Electronics source listings
:::::

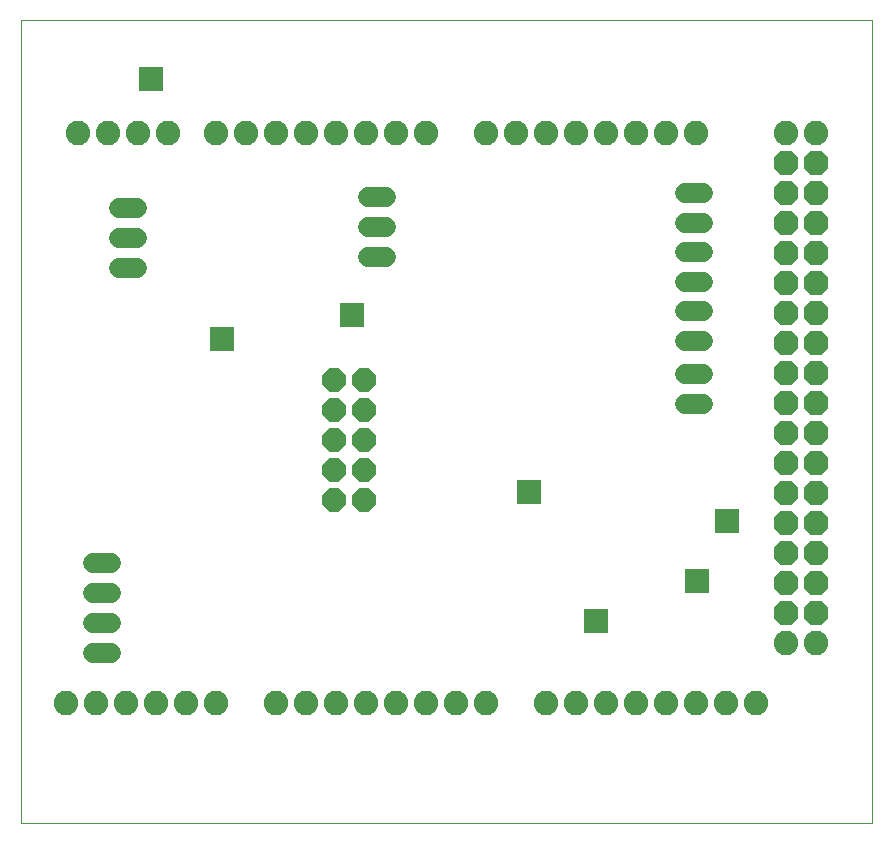
<source format=gbs>
G75*
%MOIN*%
%OFA0B0*%
%FSLAX24Y24*%
%IPPOS*%
%LPD*%
%AMOC8*
5,1,8,0,0,1.08239X$1,22.5*
%
%ADD10C,0.0000*%
%ADD11C,0.0680*%
%ADD12OC8,0.0800*%
%ADD13C,0.0820*%
%ADD14OC8,0.0820*%
%ADD15R,0.0840X0.0840*%
D10*
X008434Y000694D02*
X008434Y027465D01*
X036781Y027465D01*
X036781Y000694D01*
X008434Y000694D01*
D11*
X010815Y006363D02*
X011415Y006363D01*
X011415Y007363D02*
X010815Y007363D01*
X010815Y008363D02*
X011415Y008363D01*
X011415Y009363D02*
X010815Y009363D01*
X011677Y019182D02*
X012277Y019182D01*
X012277Y020182D02*
X011677Y020182D01*
X011677Y021182D02*
X012277Y021182D01*
X019988Y021556D02*
X020588Y021556D01*
X020588Y020556D02*
X019988Y020556D01*
X019988Y019556D02*
X020588Y019556D01*
X030575Y019729D02*
X031175Y019729D01*
X031175Y020698D02*
X030575Y020698D01*
X030575Y021698D02*
X031175Y021698D01*
X031175Y018729D02*
X030575Y018729D01*
X030575Y017761D02*
X031175Y017761D01*
X031175Y016761D02*
X030575Y016761D01*
X030575Y015666D02*
X031175Y015666D01*
X031175Y014666D02*
X030575Y014666D01*
D12*
X019875Y014444D03*
X019875Y015444D03*
X018875Y015444D03*
X018875Y014444D03*
X018875Y013444D03*
X019875Y013444D03*
X019875Y012444D03*
X018875Y012444D03*
X018875Y011444D03*
X019875Y011444D03*
D13*
X019938Y004694D03*
X020938Y004694D03*
X021938Y004694D03*
X022938Y004694D03*
X023938Y004694D03*
X025938Y004694D03*
X026938Y004694D03*
X027938Y004694D03*
X028938Y004694D03*
X029938Y004694D03*
X030938Y004694D03*
X031938Y004694D03*
X032938Y004694D03*
X033938Y006694D03*
X034938Y006694D03*
X018938Y004694D03*
X017938Y004694D03*
X016938Y004694D03*
X014938Y004694D03*
X013938Y004694D03*
X012938Y004694D03*
X011938Y004694D03*
X010938Y004694D03*
X009938Y004694D03*
X010338Y023694D03*
X011338Y023694D03*
X012338Y023694D03*
X013338Y023694D03*
X014938Y023694D03*
X015938Y023694D03*
X016938Y023694D03*
X017938Y023694D03*
X018938Y023694D03*
X019938Y023694D03*
X020938Y023694D03*
X021938Y023694D03*
X023938Y023694D03*
X024938Y023694D03*
X025938Y023694D03*
X026938Y023694D03*
X027938Y023694D03*
X028938Y023694D03*
X029938Y023694D03*
X030938Y023694D03*
X033938Y023694D03*
X034938Y023694D03*
D14*
X034938Y022694D03*
X033938Y022694D03*
X033938Y021694D03*
X034938Y021694D03*
X034938Y020694D03*
X033938Y020694D03*
X033938Y019694D03*
X034938Y019694D03*
X034938Y018694D03*
X033938Y018694D03*
X033938Y017694D03*
X034938Y017694D03*
X034938Y016694D03*
X033938Y016694D03*
X033938Y015694D03*
X034938Y015694D03*
X034938Y014694D03*
X033938Y014694D03*
X033938Y013694D03*
X034938Y013694D03*
X034938Y012694D03*
X033938Y012694D03*
X033938Y011694D03*
X034938Y011694D03*
X034938Y010694D03*
X033938Y010694D03*
X033938Y009694D03*
X034938Y009694D03*
X034938Y008694D03*
X033938Y008694D03*
X033938Y007694D03*
X034938Y007694D03*
D15*
X030966Y008765D03*
X031950Y010749D03*
X027607Y007426D03*
X025363Y011717D03*
X019458Y017623D03*
X015127Y016835D03*
X012765Y025497D03*
M02*

</source>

:::::

Could you retype exactly the lines from the one containing "X033938Y018694D03*" through the final line of the data above, and no others?

- **YOUR SOLUTION**:
X033938Y018694D03*
X033938Y017694D03*
X034938Y017694D03*
X034938Y016694D03*
X033938Y016694D03*
X033938Y015694D03*
X034938Y015694D03*
X034938Y014694D03*
X033938Y014694D03*
X033938Y013694D03*
X034938Y013694D03*
X034938Y012694D03*
X033938Y012694D03*
X033938Y011694D03*
X034938Y011694D03*
X034938Y010694D03*
X033938Y010694D03*
X033938Y009694D03*
X034938Y009694D03*
X034938Y008694D03*
X033938Y008694D03*
X033938Y007694D03*
X034938Y007694D03*
D15*
X030966Y008765D03*
X031950Y010749D03*
X027607Y007426D03*
X025363Y011717D03*
X019458Y017623D03*
X015127Y016835D03*
X012765Y025497D03*
M02*

</source>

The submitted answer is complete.